In the end, she told Collins that she supported her bid before the vote because it was what was best for the party.
That's been her driving force in the recent months of upheaval for National, she says.
"It's hard for people to sometimes see this, but whether it was potentially Todd standing [with Kaye as deputy], whether it was me making it clear to Judith that she'd be the best leader, I have tried to do what is best for the party and the country.
"Judith is the right leader, right now ... To cause disruption [by contesting] when in my view she's the right person would not have been a good thing."
It was not the future she had envisioned when she signed up to be Muller's deputy in May.
"If the circumstances had been different, maybe I would have been Deputy PM, and that would have been the right thing if potentially circumstances hadn't occurred. But they did.
"This is what I've learned about life. You can't know what's around the corner. All you can do is act in the best way possible. That is what I've tried to do."
She doesn't regret being part of the team that rolled Simon Bridges because she didn't think he could win.
But a lot has changed since then, she says.
"The balance of the calculation shifted for me. I had to balance making a significant contribution to New Zealand versus maybe going off and living a little bit.
"I've always said you never ever want a seat-warmer. You've got to have people that are 100 per cent in."
Kaye has been the Auckland Central MP for 12 years, winning what had been a Labour seat for decades, and her ministerial portfolios when National was in power include education, ACC, food safety, and civil defence.
She is proud of second language learning and the roll-out of fast, uncapped internet connections in schools, cuts to ACC levies, and mobile civil defence alerts.
As a local MP, she has progressed a conservation park for Great Barrier Island, local school redevelopments, the City Rail Link and apartment law reform.
"There will always be things left on your list and there certainly are some - marine protection in the Hauraki Gulf, ferries to Waiheke.
"It's an extraordinary privilege to be an MP. As you walk through an airport, get into a taxi, people tell you stories they don't tell other people.
"I will miss the extraordinary power you have to make a difference in people's lives."
But she doesn't think she'll miss contributing in the corridors of power when, for example, important education reform is being debated.
"I might be fishing on the Barrier or going for a swim or catching up with my nieces or nephews. I think I'm more likely to be doing that."

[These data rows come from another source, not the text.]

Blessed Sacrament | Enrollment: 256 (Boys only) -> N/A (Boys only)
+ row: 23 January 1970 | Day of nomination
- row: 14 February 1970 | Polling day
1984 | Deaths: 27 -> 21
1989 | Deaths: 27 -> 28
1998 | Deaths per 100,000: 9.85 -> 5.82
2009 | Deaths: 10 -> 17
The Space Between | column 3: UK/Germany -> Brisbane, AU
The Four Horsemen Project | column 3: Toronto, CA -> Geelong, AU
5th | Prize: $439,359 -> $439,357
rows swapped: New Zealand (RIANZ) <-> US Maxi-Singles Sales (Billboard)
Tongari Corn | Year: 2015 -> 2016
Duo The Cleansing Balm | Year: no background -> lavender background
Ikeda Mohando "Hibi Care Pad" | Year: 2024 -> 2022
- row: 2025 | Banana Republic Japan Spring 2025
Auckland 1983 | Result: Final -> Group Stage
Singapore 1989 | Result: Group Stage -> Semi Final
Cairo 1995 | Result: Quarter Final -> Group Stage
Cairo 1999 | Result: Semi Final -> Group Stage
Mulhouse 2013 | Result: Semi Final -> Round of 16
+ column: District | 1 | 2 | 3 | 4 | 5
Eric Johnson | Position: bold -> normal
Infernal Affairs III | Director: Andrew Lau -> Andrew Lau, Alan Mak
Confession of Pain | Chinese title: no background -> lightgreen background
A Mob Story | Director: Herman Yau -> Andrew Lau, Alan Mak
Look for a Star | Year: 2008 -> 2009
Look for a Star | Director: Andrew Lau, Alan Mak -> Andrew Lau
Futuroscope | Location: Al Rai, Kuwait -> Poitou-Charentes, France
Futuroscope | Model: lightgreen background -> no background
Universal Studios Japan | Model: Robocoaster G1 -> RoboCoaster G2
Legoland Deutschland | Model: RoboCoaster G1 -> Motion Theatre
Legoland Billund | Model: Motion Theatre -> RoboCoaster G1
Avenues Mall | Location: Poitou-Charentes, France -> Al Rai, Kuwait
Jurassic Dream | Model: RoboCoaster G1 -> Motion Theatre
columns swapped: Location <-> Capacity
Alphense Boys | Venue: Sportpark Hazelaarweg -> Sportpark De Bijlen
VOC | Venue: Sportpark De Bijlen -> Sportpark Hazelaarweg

She said she had already been emailed about "political to corporate" opportunities in the short time since her retirement became public.
"I always want to be helping people, so it's probably more likely to be charitable, but I'm going to take it slowly and enjoy not working so many hours and have a bit of time out.
"I'm looking forward to having a bit of a break, and spending a bit of time on the Barrier. That is my spiritual home, if you like.
"Because of the nature of breast cancer, I'm not at all worried about the future. I feel very at peace and very happy. I've had an amazing time in Parliament and contributed a lot, but now is the time for the next chapter."